When Maddie is suspended by her revengeful boss, she finds herself with time and energies she can put to good use. What if her client was innocent of the crime for which he was convicted years ago, just as he has always maintained? This would have implications about the present murder. When Maddie’s teenaged daughter becomes involved, things spiral down.

Has Maddie compromised her own family?

The evening before, Madeleine Brooks stuffed the unfinished work into a plastic sleeve as she prepared to leave work.

“I see the reports are not in,” Romania said from behind Maddie. “You know the rules. All reports in a full 24 hours before they’re due. No exceptions. I shouldn’t have to tell you that, Madeleine. You, of all people.”

“We made that rule to give us plenty of time to go over the junior Service Officers’ reports,” Maddie said. “The directive wasn’t meant for the senior staff.” The irritation at being treated like an ignorant underling came to a slow boil inside her. This was not the first time.

Romania didn’t deign to discuss the rule she had adapted. “Nine tomorrow. Don’t be late.”

Maddie jammed the folder into her business bag. Before leaving, she took off her I.D. ‘Madeleine Brooks – Senior Probation Officer’ and dropped the tag into her top drawer. Her position hadn’t changed. Even if the work had.

Maddie used her backside to push open the door of her house in Surbiton. Her hands were full: the business bag from work, her handbag and the groceries she’d bought on her way home.

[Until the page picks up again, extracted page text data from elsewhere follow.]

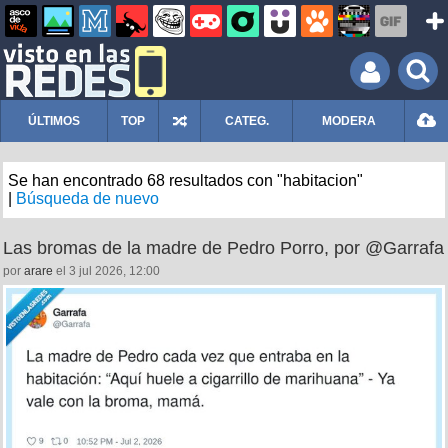
ÚLTIMOS
TOP
CATEG.
MODERA
Se han encontrado 68 resultados con "habitacion"
|
Búsqueda de nuevo
Las bromas de la madre de Pedro Porro, por @Garrafa
por
arare
el 3 jul 2026, 12:00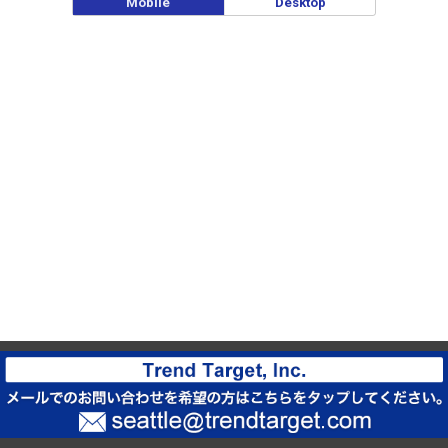
Mobile
Desktop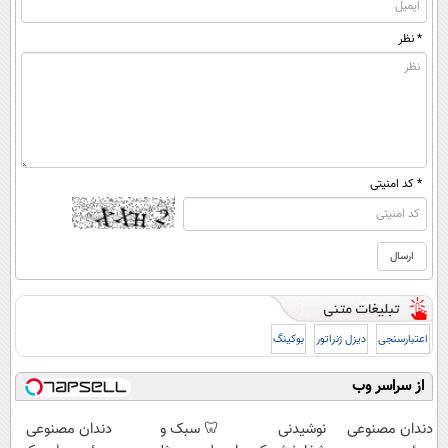
* نظر
* کد امنیتی
اعتبارسنجی
دیزل ژنراتور
بوکینگ
از سراسر وب
دندان مصنوعی
نوشیدنی
🦷 سبک و
دندان مصنوعی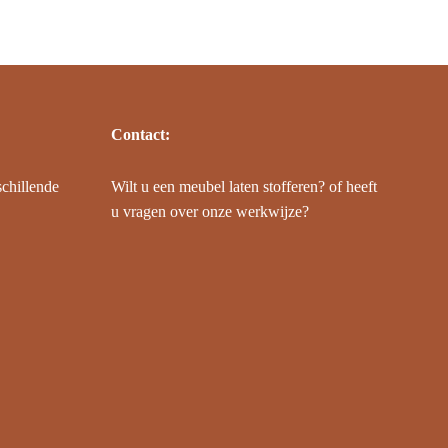
Contact:
schillende
Wilt u een meubel laten stofferen? of heeft
u vragen over onze werkwijze?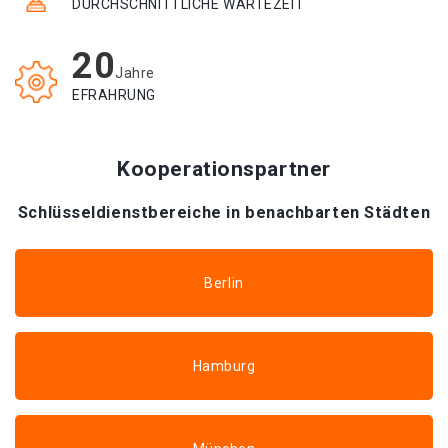
DURCHSCHNITTLICHE WARTEZEIT
20
Jahre
EFRAHRUNG
Kooperationspartner
Schlüsseldienstbereiche in benachbarten Städten
Berlin
Hamburg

“Anybody here?” she called.

Silence greeted her query. Not to worry; she could get dinner prepared before the impatient duo returned. She headed straight to the kitchen to dump everything on the table. Not before noticing that Wayne, in spite of fresh promises, had still not begun refurbishing the kitchen cabinet doors.

Chicken curry tonight. She liked to construct her curries from scratch. No factory packed curry powder for her. From her spices drawer she grabbed the vials of turmeric, cumin, fenugreek and chili pepper and the coriander from one of the supermarket bags and set to work. Soon zesty smells were filling her kitchen and she could pause. A chance to take her business bag up to her home office.

Once there, her irritation flooded back. Damn that woman. Throwing her considerable weight around. Differentially piling the report writing onto her shoulders. Never ending paperwork. Ordering her around as if she was the newcomer rather than her. Maddie dropped the files onto her desk without a care. Another hour’s work at least. Her evening’s entertainment. She went back downstairs to check on the burbling pot on the stove.

Maddie had always prided herself on doing a good job. A senior Probation Officer at Surrey and Sussex Probation Trust, long-term employee, who, when her beloved supervisor decided to retire and gave her the nod, had been confident she’d been chosen for promotion.